1. select GWAS top variant
2. select the 50 up and downstream as the GWAS loci   
3. select the eGenes for at least variant in all loci
4. run eCAVIAR for each genes @ each loci
There are 6 loci that have CLPP greater than 0.01 


#### eGenes vs sample size
I plotted the number of eGenes vs sample size. The largest sample size is 361, and the smallest is 52. Figure "../figures/egenes_vs_sample_size/num_egenes_vs_sa_size.fullsize.pdf" shows regression on this range. HCASMC is slightly below the regression line. Figure "../figures/egenes_vs_sample_size/num_egenes_vs_sample_size.size150.pdf" shows regression from 52 to 150. In the latter, HCASMC seems to be on the regression line. 

#### tarid: 
This paper (http://www.cell.com/molecular-cell/abstract/S1097-2765(14)00565-6) suggests that the exon 2 of TARID binds GADD45A. GADD45A demethylate and activate transcription of TCF21 (figure5a_arab_2014_molecularCell.png). The variant rs2327429 is a GWAS-eQTL colocalized variant. This variant is in exon 2 of TARID and A -> T changes the stability of the secondary structure(tarid_2nd_structure.png, tarid_2nd_structure_rs2327429_A_T.png)

resources: 
TARID transcript sequences: http://www.lncipedia.org/db/gene/TARID
TARID secondary structure 
ref sequence: http://rna.tbi.univie.ac.at/cgi-bin/RNAfold.cgi?PAGE=3&ID=mj9aphLqq1
alt sequence: http://rna.tbi.univie.ac.at/cgi-bin/RNAfold.cgi?PAGE=3&ID=2cl2IX97FC
protein-RNA interaction: 
Ref sequence: Prediction using RF classifier     0.8
Prediction using SVM classifier     0.77
Alt sequence:
Ref sequence: Prediction using RF classifier     0.8
Prediction using SVM classifier     0.78

RNAstructure prediction:
ref: 
http://rna.urmc.rochester.edu/RNAstructureWeb/Servers/Predict1/ResultsPages/9299782801866953763/Results.html
alt:
http://rna.urmc.rochester.edu/RNAstructureWeb/Servers/Predict1/ResultsPages/19122644741555023435/Results.html

Another variant rs2329430, located in the "critical region" of TARID exon 2 (Arab 2014) seems to vary the RNA structure greatly. rs2329430 is a C/T variant. 

# IMPUTATION
Three versions: 
1. without reference
2. with 1kg p3v5a as reference (but not imputed)
3. with reference and impute into 1kg p3v5a
At first glance most imputed variants in (3) has low allele frequency. Makes sense because common allele would have been called by WGS. 

# WASP 
# CHT
when running CHT, don't forget to compile snp2h5 so the anaconda/lib versions are correct. 
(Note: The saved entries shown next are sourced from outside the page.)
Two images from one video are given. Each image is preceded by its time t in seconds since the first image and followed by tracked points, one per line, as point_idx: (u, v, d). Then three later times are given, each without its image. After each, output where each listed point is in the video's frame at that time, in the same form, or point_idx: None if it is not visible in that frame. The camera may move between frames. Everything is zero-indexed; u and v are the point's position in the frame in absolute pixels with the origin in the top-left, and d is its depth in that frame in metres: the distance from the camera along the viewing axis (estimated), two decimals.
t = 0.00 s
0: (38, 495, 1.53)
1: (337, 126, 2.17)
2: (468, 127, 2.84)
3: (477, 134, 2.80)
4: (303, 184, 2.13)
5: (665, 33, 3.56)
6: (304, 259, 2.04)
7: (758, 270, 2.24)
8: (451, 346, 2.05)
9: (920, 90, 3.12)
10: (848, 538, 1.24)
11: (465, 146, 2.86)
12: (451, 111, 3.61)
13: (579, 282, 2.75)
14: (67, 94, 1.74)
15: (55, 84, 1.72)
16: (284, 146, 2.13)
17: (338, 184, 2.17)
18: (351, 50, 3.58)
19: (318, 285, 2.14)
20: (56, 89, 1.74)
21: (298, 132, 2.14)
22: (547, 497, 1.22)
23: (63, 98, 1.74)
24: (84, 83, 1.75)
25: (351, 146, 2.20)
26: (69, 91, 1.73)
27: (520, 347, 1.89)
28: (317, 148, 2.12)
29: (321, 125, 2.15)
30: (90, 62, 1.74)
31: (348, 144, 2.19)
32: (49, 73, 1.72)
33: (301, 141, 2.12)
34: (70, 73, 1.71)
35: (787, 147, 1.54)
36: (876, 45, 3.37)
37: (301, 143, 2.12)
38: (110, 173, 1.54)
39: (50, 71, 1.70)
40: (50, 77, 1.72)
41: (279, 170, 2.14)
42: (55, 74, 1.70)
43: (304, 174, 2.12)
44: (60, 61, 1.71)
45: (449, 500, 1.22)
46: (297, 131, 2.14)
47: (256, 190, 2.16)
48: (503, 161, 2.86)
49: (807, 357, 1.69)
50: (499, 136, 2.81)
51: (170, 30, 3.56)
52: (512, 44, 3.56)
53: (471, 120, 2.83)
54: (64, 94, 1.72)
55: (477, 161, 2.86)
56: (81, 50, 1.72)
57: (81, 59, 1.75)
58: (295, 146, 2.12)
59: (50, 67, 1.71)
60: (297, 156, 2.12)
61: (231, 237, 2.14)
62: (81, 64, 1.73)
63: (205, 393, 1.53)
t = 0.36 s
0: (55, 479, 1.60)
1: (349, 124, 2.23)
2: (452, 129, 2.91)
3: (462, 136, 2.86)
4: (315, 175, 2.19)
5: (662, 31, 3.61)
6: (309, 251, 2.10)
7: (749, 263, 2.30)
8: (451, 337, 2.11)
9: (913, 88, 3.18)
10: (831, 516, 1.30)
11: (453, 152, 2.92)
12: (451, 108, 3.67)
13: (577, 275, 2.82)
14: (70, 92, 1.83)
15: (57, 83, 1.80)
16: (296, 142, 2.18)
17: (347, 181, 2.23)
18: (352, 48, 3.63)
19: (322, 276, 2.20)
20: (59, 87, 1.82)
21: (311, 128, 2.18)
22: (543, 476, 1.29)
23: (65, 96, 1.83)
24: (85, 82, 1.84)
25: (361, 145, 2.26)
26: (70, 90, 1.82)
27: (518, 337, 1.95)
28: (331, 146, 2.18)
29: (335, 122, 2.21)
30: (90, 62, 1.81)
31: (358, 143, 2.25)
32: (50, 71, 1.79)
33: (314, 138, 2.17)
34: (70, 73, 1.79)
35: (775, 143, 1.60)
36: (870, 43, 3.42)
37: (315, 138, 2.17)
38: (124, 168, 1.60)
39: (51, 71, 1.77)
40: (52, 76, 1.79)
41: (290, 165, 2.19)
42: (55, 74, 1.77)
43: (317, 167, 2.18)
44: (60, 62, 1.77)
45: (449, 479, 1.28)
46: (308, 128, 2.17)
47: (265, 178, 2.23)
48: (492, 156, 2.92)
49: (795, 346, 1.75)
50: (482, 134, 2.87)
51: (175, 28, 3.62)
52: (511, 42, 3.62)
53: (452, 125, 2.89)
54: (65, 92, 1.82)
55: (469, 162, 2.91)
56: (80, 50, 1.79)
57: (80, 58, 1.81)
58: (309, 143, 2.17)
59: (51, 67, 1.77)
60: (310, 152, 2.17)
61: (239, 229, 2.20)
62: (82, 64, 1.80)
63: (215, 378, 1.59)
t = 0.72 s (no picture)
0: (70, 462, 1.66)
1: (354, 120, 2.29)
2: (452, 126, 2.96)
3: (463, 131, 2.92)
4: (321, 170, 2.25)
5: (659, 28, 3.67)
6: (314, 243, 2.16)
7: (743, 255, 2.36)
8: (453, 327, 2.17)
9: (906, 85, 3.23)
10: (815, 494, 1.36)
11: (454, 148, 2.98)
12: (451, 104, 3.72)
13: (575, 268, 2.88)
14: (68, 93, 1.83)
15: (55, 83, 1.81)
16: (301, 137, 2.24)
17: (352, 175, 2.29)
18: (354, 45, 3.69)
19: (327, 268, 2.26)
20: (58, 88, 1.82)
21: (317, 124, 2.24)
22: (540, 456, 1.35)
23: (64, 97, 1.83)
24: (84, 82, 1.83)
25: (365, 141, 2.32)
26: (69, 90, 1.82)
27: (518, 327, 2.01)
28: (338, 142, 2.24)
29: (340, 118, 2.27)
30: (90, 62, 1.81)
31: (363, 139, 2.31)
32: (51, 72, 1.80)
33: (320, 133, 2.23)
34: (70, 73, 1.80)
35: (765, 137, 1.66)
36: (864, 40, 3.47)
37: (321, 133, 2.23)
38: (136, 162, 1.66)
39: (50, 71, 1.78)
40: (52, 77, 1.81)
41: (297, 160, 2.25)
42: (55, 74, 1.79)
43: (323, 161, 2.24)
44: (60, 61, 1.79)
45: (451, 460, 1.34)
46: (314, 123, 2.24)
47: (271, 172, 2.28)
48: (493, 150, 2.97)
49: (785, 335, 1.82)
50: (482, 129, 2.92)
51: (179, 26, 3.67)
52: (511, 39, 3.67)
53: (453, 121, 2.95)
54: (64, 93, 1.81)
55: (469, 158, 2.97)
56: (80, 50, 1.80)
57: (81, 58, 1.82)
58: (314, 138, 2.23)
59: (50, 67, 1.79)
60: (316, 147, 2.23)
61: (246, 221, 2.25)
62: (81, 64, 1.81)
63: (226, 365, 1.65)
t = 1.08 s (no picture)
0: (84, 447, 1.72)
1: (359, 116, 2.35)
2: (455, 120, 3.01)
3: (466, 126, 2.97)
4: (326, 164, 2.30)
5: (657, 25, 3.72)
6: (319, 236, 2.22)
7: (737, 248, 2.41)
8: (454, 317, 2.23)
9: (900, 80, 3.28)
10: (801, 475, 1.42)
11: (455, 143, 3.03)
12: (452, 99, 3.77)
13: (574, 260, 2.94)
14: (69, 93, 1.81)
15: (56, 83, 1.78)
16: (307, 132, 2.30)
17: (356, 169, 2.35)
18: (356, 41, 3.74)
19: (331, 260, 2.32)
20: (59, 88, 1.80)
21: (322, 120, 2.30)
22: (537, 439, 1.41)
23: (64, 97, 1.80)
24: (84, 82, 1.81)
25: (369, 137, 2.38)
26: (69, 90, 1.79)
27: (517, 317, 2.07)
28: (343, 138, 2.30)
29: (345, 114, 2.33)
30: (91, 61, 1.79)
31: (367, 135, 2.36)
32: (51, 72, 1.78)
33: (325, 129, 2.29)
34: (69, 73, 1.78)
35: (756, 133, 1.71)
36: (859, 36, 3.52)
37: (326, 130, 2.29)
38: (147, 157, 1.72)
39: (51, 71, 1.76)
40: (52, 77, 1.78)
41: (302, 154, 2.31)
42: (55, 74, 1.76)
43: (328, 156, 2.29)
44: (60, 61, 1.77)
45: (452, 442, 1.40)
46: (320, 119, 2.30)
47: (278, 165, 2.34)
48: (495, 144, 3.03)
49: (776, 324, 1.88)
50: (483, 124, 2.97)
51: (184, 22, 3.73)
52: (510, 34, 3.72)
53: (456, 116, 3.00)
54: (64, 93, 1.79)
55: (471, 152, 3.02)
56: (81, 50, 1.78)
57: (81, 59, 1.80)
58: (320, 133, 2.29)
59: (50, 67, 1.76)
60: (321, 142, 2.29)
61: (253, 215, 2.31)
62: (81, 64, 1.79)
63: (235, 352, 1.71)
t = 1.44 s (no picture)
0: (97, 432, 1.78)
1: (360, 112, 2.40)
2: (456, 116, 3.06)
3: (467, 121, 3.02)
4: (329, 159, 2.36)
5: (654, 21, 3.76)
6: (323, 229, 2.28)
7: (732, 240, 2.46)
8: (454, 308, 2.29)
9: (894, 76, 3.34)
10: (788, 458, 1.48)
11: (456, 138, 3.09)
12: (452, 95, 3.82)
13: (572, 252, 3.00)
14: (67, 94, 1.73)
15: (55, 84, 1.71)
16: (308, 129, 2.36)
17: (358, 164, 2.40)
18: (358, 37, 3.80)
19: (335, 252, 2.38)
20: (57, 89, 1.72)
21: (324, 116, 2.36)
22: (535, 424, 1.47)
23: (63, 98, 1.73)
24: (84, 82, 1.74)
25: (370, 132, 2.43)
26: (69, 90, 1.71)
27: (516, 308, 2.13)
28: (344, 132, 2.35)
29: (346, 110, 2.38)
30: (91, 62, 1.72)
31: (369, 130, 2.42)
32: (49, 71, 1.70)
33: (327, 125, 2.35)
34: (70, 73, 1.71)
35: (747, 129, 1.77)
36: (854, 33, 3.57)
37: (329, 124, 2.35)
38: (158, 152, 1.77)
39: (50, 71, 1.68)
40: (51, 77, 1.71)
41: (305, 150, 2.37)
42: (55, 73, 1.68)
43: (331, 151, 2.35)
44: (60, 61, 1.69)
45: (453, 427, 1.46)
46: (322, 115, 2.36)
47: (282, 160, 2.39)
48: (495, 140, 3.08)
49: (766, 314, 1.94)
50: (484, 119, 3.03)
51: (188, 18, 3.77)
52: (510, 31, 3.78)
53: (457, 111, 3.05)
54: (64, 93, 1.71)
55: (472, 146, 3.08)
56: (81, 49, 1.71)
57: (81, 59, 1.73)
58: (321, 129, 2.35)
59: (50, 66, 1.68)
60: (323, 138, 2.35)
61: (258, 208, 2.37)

#### find_AHR_eQTLs_in_JUN_and_TCF21_peaks.R
A TCF21 and JUN peak within chr7:17,410,875-17,412,620 contains rs10265174, rs12699842, rs60457144. rs10265174 is the second most significant eQTL with p-value < 9e-5. Haploreg shows rs10265174 also changes the binding affinity of AP-1 and TCF4 (which has similar motif to TCF21). rs12699842 and rs60457144 are not tested due to low MAF.